The funny thing about it all will be — aside from the fact that fans were so quick to dismiss the man (Kevin Kolb) whom they insisted would play better than McNabb — is that the noise surrounding the game has nothing to do with the Eagles and their current situation. The 2010 season is not about McNabb, especially not at this point. Now that Michael Vick has been anointed as the Eagles’ QB, the team is so far removed from the days when Number Five lined up under center that we might as well be talking about Adrian Burk or Mike Boryla. If the Eagles get caught up in the silliness surrounding McNabb’s return, they will be doing themselves a great disservice. That’s why Bradley’s question, although innocuous on the surface, could be extremely dangerous.
This is not a proven, experienced team, rather a young squad that has beaten a pair of tomato cans the past couple weeks. If it loses sight of its mission to keep improving and becomes distracted by McNabb’s return to town, it will suffer. Frankly, this team isn’t good enough to let down. Although the defense finally seemed interested in playing physical football against the Jags Sunday, it did so against a rotten team with a QB that had lost confidence following a four-interception performance the week before. And though Vick and the receiving corps made big plays, the ground game wasn’t overwhelming. The Eagles committed too many penalties and surrendered too much return yardage. The O-line was inconsistent. It’s always great to get a win in the NFL, as Andy Reid says each week, but the Eagles can’t view beating Jacksonville and taking over the top spot in a weak division as a crowning achievement.
It is, however, something upon which the team can build. And Vick’s strong performance will quiet the discussion about last weekend’s celebrated flip-flop by Reid. The QB position is secure for now, so the offense can work on improving. The D appeared to find some of the nastiness needed to thrive in the NFL. The indicators are all pointing skyward, so why risk the fragile progress earned by getting distracted by a former player’s return?
One would expect the fans to care more about McNabb than the Eagles, especially since they were conditioned by many media members to blame him for anything bad that happened on the field. Since they had no chance to respond directly to the QB following the Easter Sunday trade, this is their chance to say “Good-bye” or some other choice farewell. It promises to be a wild scene at the stadium Sunday, one which good teams can look past and concentrate on their work.

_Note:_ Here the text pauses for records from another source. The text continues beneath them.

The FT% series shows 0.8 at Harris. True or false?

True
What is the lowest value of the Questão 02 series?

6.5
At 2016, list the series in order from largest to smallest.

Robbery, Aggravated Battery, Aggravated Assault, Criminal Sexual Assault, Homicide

The Eagles appear to have settled on a method of doing business in 2010 that includes neither McNabb nor Kolb, for that matter. Their new personality is so little about the former QB and the commotion that surrounded him that devoting any attention to him — other than how to keep him under control — is highly counterproductive. The Eagles have six days to prepare for the Redskins and McNabb. Let’s hope very little of it has to do with emotion, drama or hysteria. The team can’t afford that right now, because it isn’t good enough. Fortunately, the Redskins are even worse.

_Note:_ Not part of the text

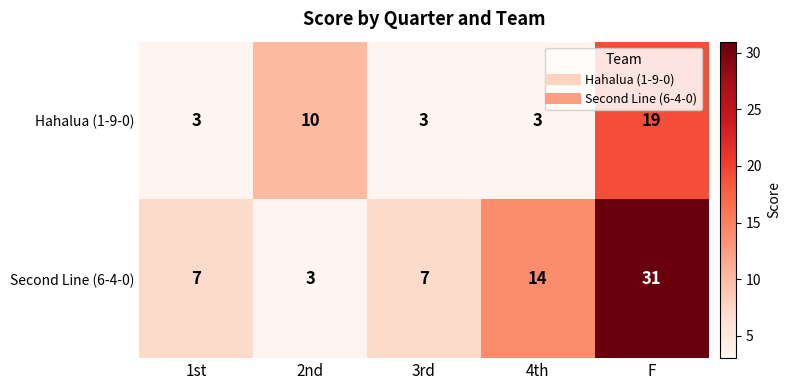

Count the number of data series in this chart.

2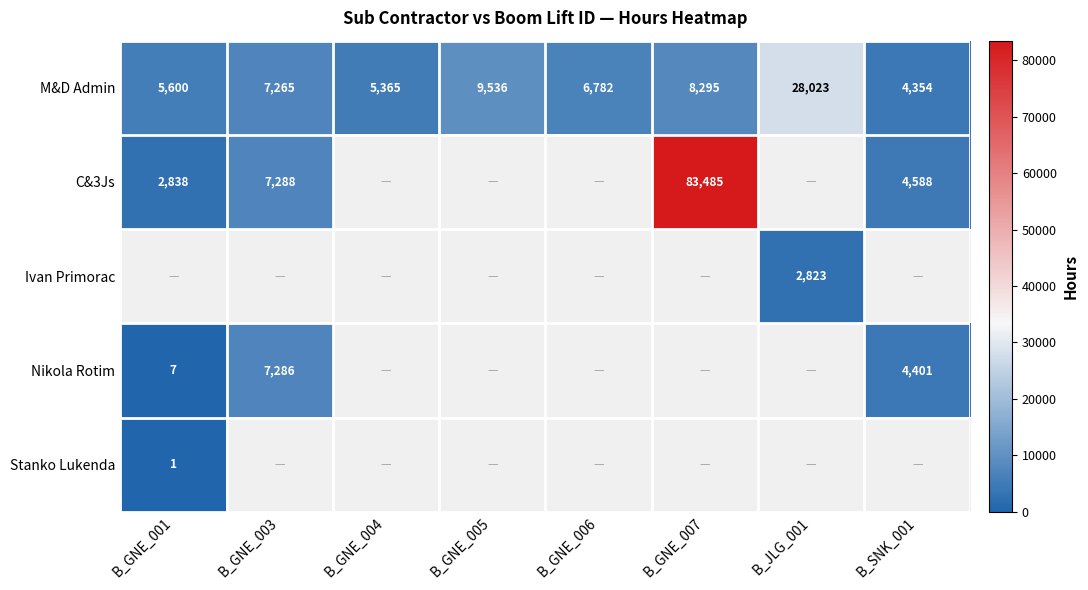

Is it true that C&3Js equals 1460 at B_GNE_001?

False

Focus on beating them, not McNabb. Leave that to the people who have little or no effect on Sunday’s outcome.
• Here’s hoping the Phillies win tonight in D.C., so they can clinch the NL East in style, rather than waiting for the heartless Braves to do it for them.

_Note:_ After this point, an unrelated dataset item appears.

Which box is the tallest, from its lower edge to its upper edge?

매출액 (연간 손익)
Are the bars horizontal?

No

• Carmelo Anthony in Philadelphia? Chris Paul to follow? Sign me up! Just don’t expect it to happen. Kudos the Sixers for trying, but this one is really between the Nets and Denver.
• Temple’s near miss at Penn State Saturday represented a valiant effort and shows the Owls are clearly the MAC’s cream. But don’t expect coach Al Golden to revel in a moral victory. TU had the Lions down for three quarters and wanted to finish the job, not just come close.